= Federalism in Iraq =

The 2005 Constitution of Iraq defined Iraq as a federal country for the first time.

==History==
After the defeat of the Ottoman Empire in 1919, Iraq became a League of Nations mandate under temporary British control. Mahmud Barzanji led a Kurdish revolt against the British and in 1922 attempted to establish a state in northern Iraq. In 1924 the British defeated Mahmud, and the Mosul region was incorporated into the Kingdom of Iraq. After the British occupation, Kurdish leaders continued to press for autonomy within Iraq. In 1970 the Iraqi government agreed to create the Kurdistan Region covering three provinces of northern Iraq.

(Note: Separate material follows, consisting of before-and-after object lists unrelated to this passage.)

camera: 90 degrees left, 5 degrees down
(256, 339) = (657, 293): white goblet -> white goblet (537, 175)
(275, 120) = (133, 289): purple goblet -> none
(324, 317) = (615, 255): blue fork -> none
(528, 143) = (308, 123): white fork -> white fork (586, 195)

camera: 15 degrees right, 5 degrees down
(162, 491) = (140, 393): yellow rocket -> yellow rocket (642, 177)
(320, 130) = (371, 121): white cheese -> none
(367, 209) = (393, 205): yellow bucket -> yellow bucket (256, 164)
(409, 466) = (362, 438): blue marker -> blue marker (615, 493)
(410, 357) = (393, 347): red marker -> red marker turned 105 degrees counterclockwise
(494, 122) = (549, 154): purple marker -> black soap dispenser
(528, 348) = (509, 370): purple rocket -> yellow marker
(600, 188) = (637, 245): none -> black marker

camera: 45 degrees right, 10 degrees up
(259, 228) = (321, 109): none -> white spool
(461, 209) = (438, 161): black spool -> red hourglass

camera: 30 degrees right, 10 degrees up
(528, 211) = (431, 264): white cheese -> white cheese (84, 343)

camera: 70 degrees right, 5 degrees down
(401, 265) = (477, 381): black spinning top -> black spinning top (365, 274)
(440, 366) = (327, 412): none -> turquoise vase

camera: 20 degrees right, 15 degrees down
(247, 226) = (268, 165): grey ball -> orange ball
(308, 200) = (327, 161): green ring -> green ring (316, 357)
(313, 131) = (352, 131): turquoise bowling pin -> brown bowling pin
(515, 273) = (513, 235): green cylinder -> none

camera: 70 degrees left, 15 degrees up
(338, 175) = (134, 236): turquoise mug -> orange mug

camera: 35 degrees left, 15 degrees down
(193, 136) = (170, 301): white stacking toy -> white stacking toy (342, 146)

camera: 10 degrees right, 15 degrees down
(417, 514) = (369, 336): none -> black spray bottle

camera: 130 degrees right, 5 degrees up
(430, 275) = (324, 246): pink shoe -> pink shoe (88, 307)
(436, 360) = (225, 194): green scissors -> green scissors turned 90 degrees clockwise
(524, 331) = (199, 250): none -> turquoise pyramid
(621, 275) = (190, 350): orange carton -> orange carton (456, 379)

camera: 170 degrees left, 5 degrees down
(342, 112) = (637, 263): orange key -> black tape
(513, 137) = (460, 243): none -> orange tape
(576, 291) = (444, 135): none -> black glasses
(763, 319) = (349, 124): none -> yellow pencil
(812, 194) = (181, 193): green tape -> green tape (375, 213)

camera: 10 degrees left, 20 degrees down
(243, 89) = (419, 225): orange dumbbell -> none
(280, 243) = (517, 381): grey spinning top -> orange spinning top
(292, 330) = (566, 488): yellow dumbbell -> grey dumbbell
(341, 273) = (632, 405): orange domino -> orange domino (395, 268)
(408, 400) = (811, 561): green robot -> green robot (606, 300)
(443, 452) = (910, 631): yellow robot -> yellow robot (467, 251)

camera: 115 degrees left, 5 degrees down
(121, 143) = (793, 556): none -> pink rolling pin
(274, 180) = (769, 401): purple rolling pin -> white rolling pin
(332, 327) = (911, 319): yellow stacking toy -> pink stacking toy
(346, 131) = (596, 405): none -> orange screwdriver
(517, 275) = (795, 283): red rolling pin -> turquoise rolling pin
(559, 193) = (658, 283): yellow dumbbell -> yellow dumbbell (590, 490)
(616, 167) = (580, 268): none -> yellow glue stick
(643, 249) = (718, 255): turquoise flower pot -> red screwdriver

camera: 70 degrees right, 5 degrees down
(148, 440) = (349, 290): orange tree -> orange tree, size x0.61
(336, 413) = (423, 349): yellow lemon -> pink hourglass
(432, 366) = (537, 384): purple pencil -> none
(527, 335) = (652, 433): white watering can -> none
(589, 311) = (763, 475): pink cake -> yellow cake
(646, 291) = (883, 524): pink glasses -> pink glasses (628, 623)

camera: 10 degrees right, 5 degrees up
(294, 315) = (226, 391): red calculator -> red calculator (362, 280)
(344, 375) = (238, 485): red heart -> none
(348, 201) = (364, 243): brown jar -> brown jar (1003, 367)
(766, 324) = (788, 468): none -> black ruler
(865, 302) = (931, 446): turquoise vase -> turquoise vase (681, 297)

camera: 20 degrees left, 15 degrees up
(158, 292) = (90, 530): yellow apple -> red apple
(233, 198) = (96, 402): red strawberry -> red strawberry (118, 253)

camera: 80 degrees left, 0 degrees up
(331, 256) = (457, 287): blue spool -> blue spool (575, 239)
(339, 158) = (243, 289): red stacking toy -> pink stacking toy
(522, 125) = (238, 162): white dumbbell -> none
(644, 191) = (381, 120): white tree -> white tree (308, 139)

After the end of the Gulf War in 1991 the Kurdish region rose up against President Saddam Hussein and gained de facto independence under the protection of a no fly zone. After the US-led invasion of Iraq in 2003, the short-lived Transitional Administrative Law recognised the existing Kurdish regional government and defined Iraq for the first time as a federal country.

==Article 118==
Article 118 of the constitution of Iraq provided that no new region may be created before the Iraqi National Assembly has passed a law that provides the procedures for forming the region. This law was passed in October 2006 after an agreement was reached with the Iraqi Accord Front to form the constitutional review committee and to defer implementation of the law for 18 months. Legislators from the Iraqi Accord Front, Sadrist Movement and Islamic Virtue Party all opposed the bill.